Simply untrue, the majority of these cases resolve themselves long before any threat of rupturing is present, and even if rupturing does occur the odds of dying from a tubal rupture are less than 1 in 2000 (there’s 25-50 cases of death resulting from tubal ruptures in the US each year, there’s over 100,000 reported cases of tubal rupture occurring in the US every year).
If you don't seek medical attention then the mortality risk is probably very high 90%. People simply don't survive untreated massive internal bleeding.
Where did I ever say the person would never seek treatment, the woman that delivered the tubal baby at King’s College received plenty of treatment and both are alive and well today.
So if treated the odds of maternal survival are very good.
The odds of maternal survival are still very good even if the tube is allowed to rupture.
The fetus is not going to survive this regardless.
I’d love to see you tell the boy who did survive such a situation that he had no chance of living. He’s in the 7th grade now, and you can tell him that you thought we should have killed him because his mother (who is alive today) had no chance of living unless we did so. That’d be an interesting conversation. You’re standing on the wrong side of the moral aisle on this one and I am encouraging you to switch sides.
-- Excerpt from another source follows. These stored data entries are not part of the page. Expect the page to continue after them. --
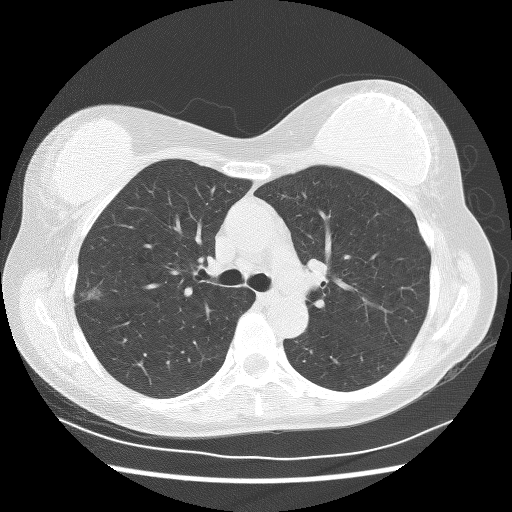
Low-dose screening chest CT, axial slice; first (baseline) screen; lung window (W 1500 / L -600 HU); slice 83 of 253 in the series. Female, age 58 years at enrolment.
Lesion marked by an expert reader, bounding box <63,271,117,312> (left, top, right, bottom; pixels). The screening reader recorded 2 non-calcified nodules or masses ≥4 mm on this exam (right upper lobe, right upper lobe); which of them this box marks is not recorded. Official screen result: positive, change unspecified: nodule(s) >= 4 mm or enlarging nodule(s), mass(es), or other non-specific abnormalities suspicious for lung cancer. Participant outcome: lung cancer diagnosed 510 days after this screen (after the second annual screen) — bronchiolo-alveolar adenocarcinoma, NOS, right upper lobe, well differentiated (G1), stage IA (AJCC 6th edition).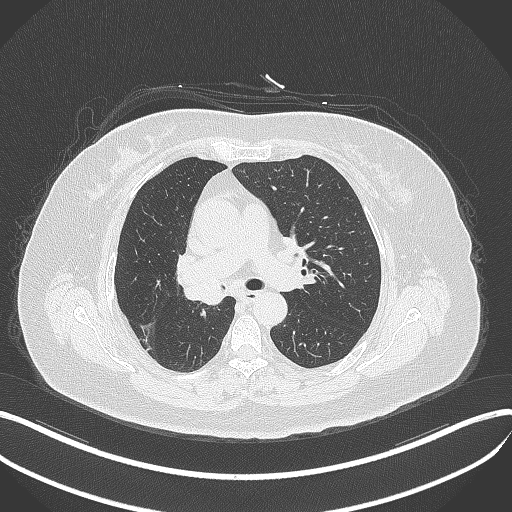
Chest CT, one axial slice. Slice 220 of 376 in the series (ordered by position). 120 kVp. Lung window (W 1500 / L -600 HU). 1 mm slice thickness. 512 × 512 image matrix. Female patient, age 60 years. Case-level facts recorded for this patient, not image findings: clinical TNM (as recorded): T1c N0 M0.
Outlined on this slice (rectangle marked by the reading radiologist):
- lung tumour (recorded histology: squamous cell carcinoma): bounding box [x1, y1, x2, y2] px = [183, 270, 232, 307]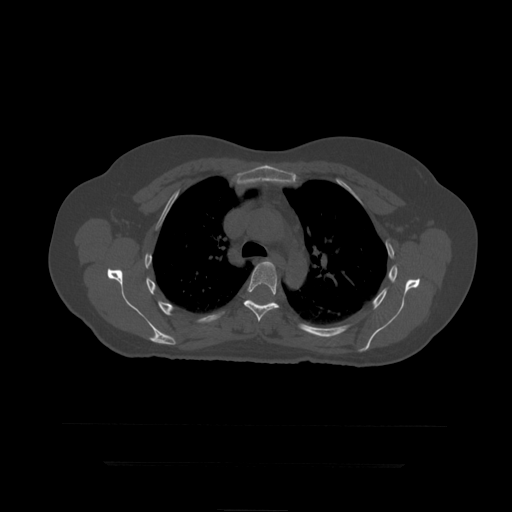
CT including the spine, one axial slice; position 319 of 399 along the scan axis; reconstruction kernel STANDARD; bone window (W 1800 / L 400 HU); 1.25 mm slice thickness; 512 × 512 image matrix, field of view 450 × 450 mm. Patient age 41 years. Case-level facts recorded for this patient, not image findings: primary cancer: breast.
Structures marked on this image (semi-automatically segmented with operator editing):
- T6 vertebra: box from (x=244, y=261) to (x=280, y=322) px
- T7 vertebra: (x=248, y=300)–(x=275, y=304)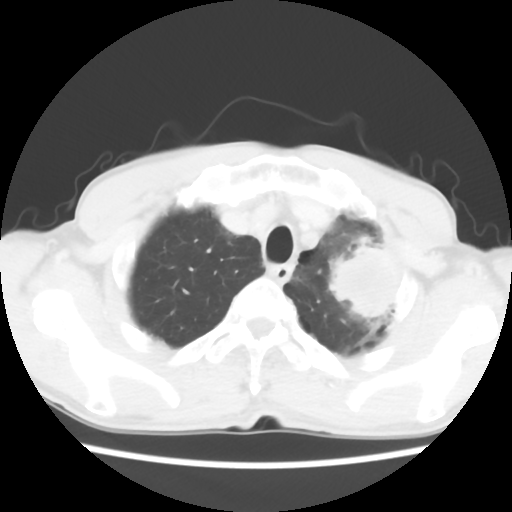
Chest CT, one axial slice. Position 51 of 60 along the scan axis. Reconstruction kernel STANDARD. 120 kVp. Lung window (W 1500 / L -600 HU). 5 mm slice thickness. 512 × 512 image matrix. Male patient, age 64 years. From the clinical record (not read from this slice): clinical TNM (as recorded): T3 N3 M0.
Outlined on this slice (rectangle marked by the reading radiologist):
- lung tumour (recorded histology: adenocarcinoma): bounding box [x1, y1, x2, y2] px = [322, 233, 403, 333]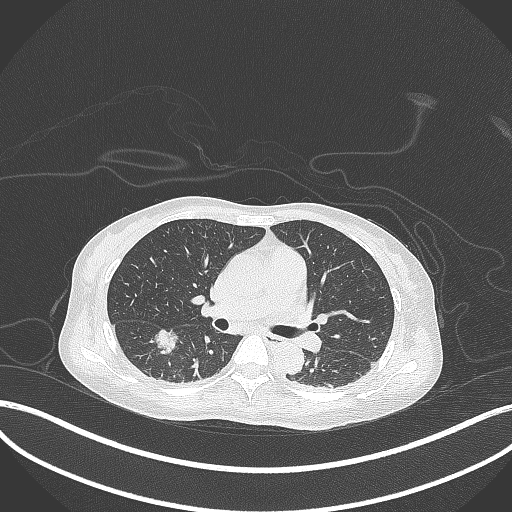
Chest CT, one axial slice. Reconstruction kernel B70f. Lung window (W 1500 / L -600 HU). 1 mm slice thickness. 512 × 512 image matrix, field of view 400 × 400 mm. Female patient, age 44 years. Case-level facts recorded for this patient, not image findings: clinical TNM (as recorded): T1c N0 M0.
Structures marked on this image (bounding box drawn by a radiologist):
- lung tumour (recorded histology: adenocarcinoma): box from (x=153, y=327) to (x=176, y=354) px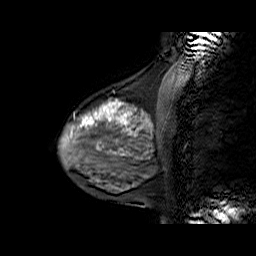
Breast MRI (dynamic contrast-enhanced), one sagittal slice; position 21 of 60 along the scan axis; dynamic contrast-enhanced series, time point 2 of 6 at this slice position (early post-contrast); 1.5 T; TE 6.3 ms, TR 32.9 ms; 256 × 256 image matrix. Female patient. From the clinical record (not read from this slice): setting: breast cancer imaged before/during neoadjuvant chemotherapy; receptor status: HR-positive, HER2-negative.
Structures marked on this image (semi-automatically segmented with operator editing):
- analysis volume of interest (the breast-tissue region the enhancement analysis was run in; not a lesion): bounding box [x1, y1, x2, y2] px = [60, 86, 169, 170]
- tumour enhancement mask (voxels above the 100 % enhancement threshold inside the analysis volume of interest): [71, 100, 150, 136]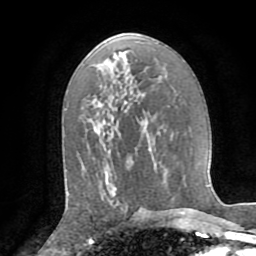
Breast MRI (dynamic contrast-enhanced), one axial slice; cropped to one breast; dynamic contrast-enhanced series, time point 2 of 8 at this slice position (early post-contrast); 1.5 T; TE 3.2 ms, TR 6.5 ms; 2.2 mm slice thickness; 256 × 256 image matrix, field of view 180 × 180 mm. Female patient.
Outlined on this slice (semi-automatic segmentation, software-assisted and operator-edited):
- enhancing-tissue mask used for the functional tumour volume (all voxels passing the contrast-enhancement thresholds inside the analysis volume; usually the tumour): bounding box [x1, y1, x2, y2] px = [108, 183, 124, 211]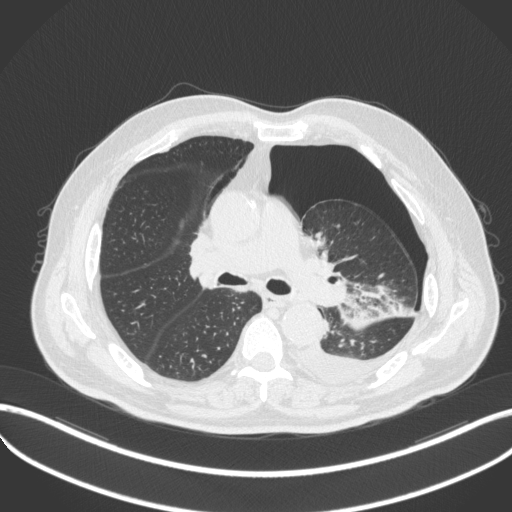
Chest CT, one axial slice. Position 311 of 466 along the scan axis. Reconstruction kernel B31f. Lung window (W 1500 / L -600 HU). 1 mm slice thickness. 512 × 512 image matrix, field of view 400 × 400 mm. Male patient, age 76 years. Case-level facts recorded for this patient, not image findings: clinical TNM (as recorded): T3 N0 M1b.
Outlined on this slice (rectangle marked by the reading radiologist):
- lung tumour (recorded histology: adenocarcinoma): bounding box [x1, y1, x2, y2] px = [335, 280, 390, 329]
How can people be this dense?
I see, when you’re losing the debate just call the other side stupid, it never fails. The facts and morality are on my side on this issue, you have no leg to stand on.
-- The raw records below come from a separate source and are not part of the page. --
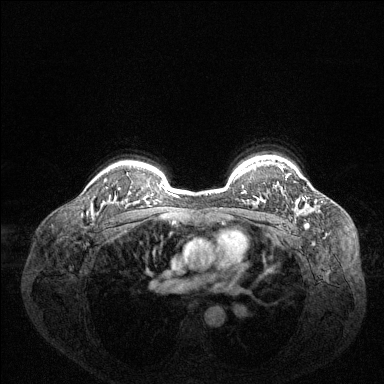
Breast MRI (dynamic contrast-enhanced), one axial slice. Position 107 of 144 along the scan axis. Dynamic contrast-enhanced series, time point 2 of 6 at this slice position (early post-contrast). 1.5 T. TE 1.6 ms, TR 4.6 ms. 1.2 mm slice thickness. 384 × 384 image matrix. Female patient.
Outlined on this slice (semi-automatically segmented with operator editing):
- enhancing-tissue mask used for the functional tumour volume (all voxels passing the contrast-enhancement thresholds inside the analysis volume; usually the tumour): bounding box (x1, y1, x2, y2) in pixels: (279, 166, 288, 178)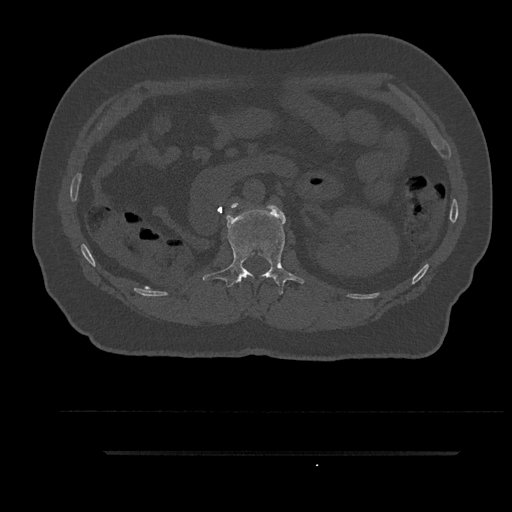
CT including the spine, one axial slice. Reconstruction kernel Br40s/3. 120 kVp. Bone window (W 1800 / L 400 HU). 0.5 mm slice thickness. 512 × 512 image matrix, field of view 432 × 432 mm. Male patient, age 63 years. From the clinical record (not read from this slice): primary cancer: renal; vertebrae with lytic lesions (as recorded): T8.
Structures marked on this image (semi-automatically segmented with operator editing):
- L1 vertebra: bounding box [x1, y1, x2, y2] px = [203, 205, 304, 295]
- L2 vertebra: [231, 203, 238, 208]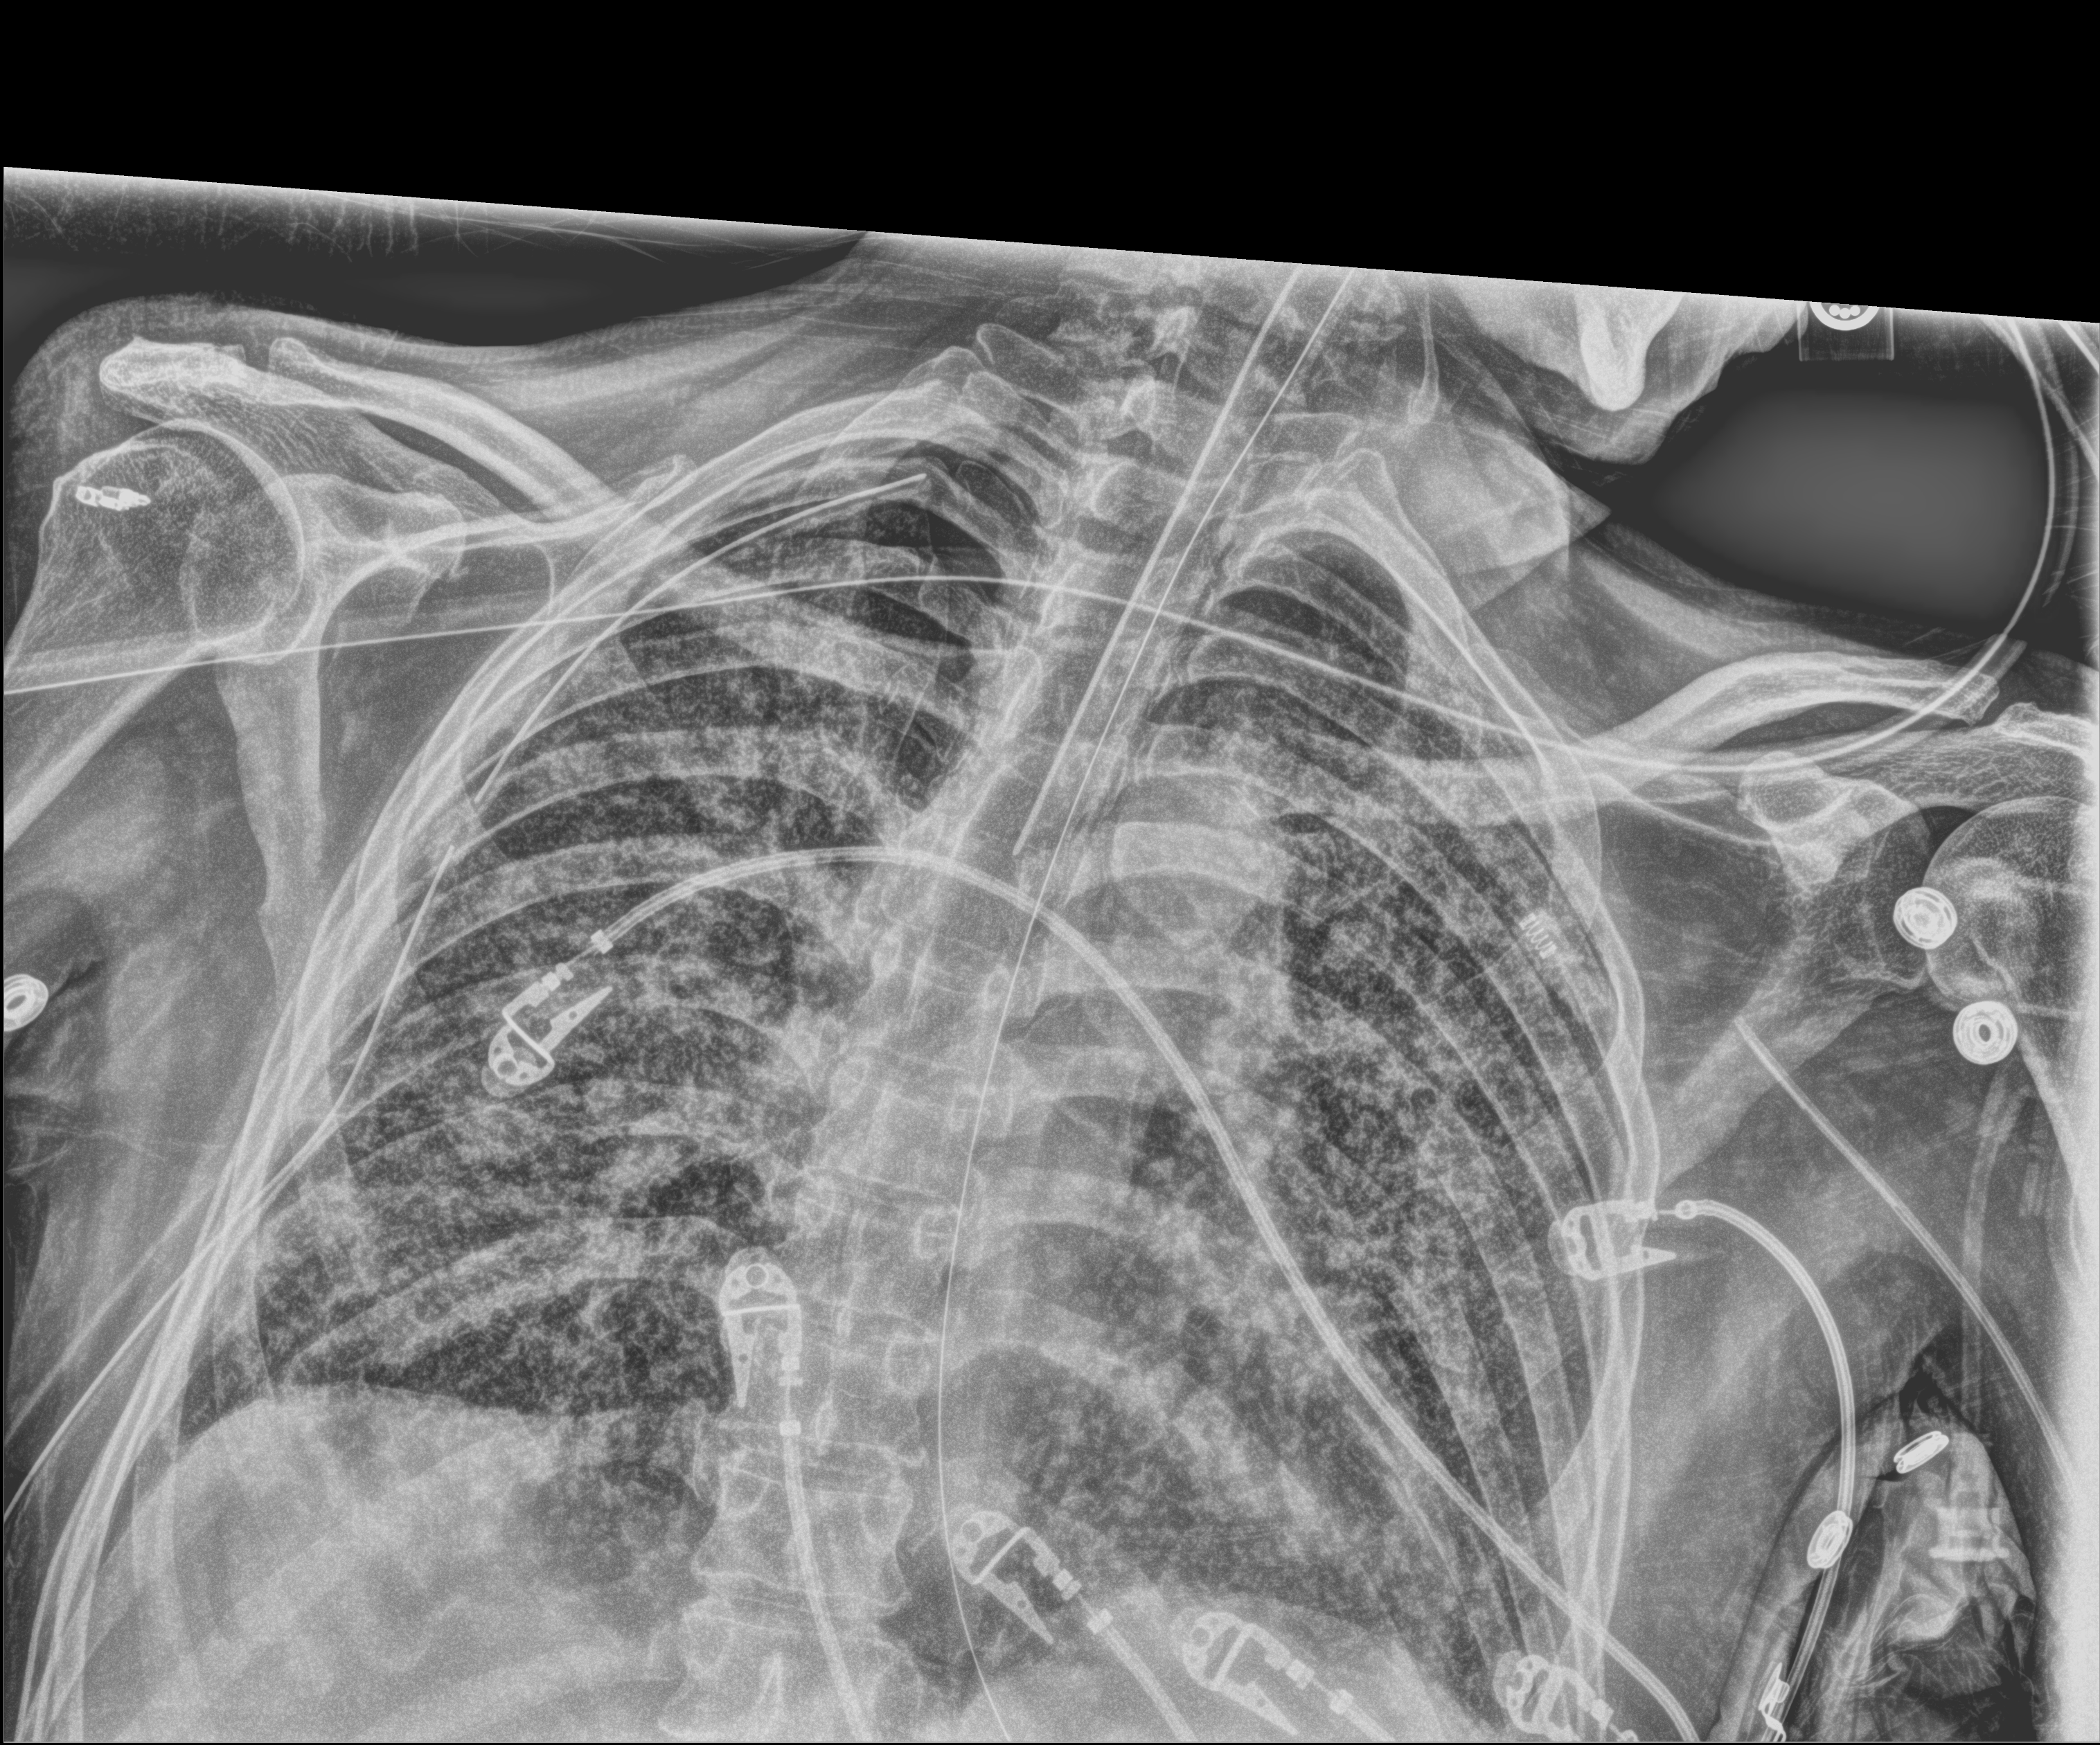
Portable chest radiograph, anteroposterior (AP) projection. Patient hospitalised with COVID-19; male, aged 60–74 years.
Hospital-stay facts (about this admission, not read from this image; timing relative to this image not recorded): admitted to intensive care during this hospital stay: yes; mechanically ventilated during this hospital stay: yes.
Is Statler seriously arguing medicine with an actual MD...?
Sure, why not? You tried arguing science with someone who actually had a degree in science. The facts and the moral arguments are on my side on this issue regardless of whether he’s an MD or not.
Not only that but Statler would let his wife die - God's will. My goodness.
Not at all, I’d choose the situation that gave both my wife and child the best chance to live, as would my wife. You’d kill your baby so your wife would have a slightly better chance of surviving a situation she’d have a greater than 99.99 percent chance of surviving anyways. You’re the barbarian in this situation, not me. Truth be told, I used to think like you, but then I debated someone who thought like I do now and I realized my previous position was not defensible because it pretended to know the outcome of future events that are unknowable.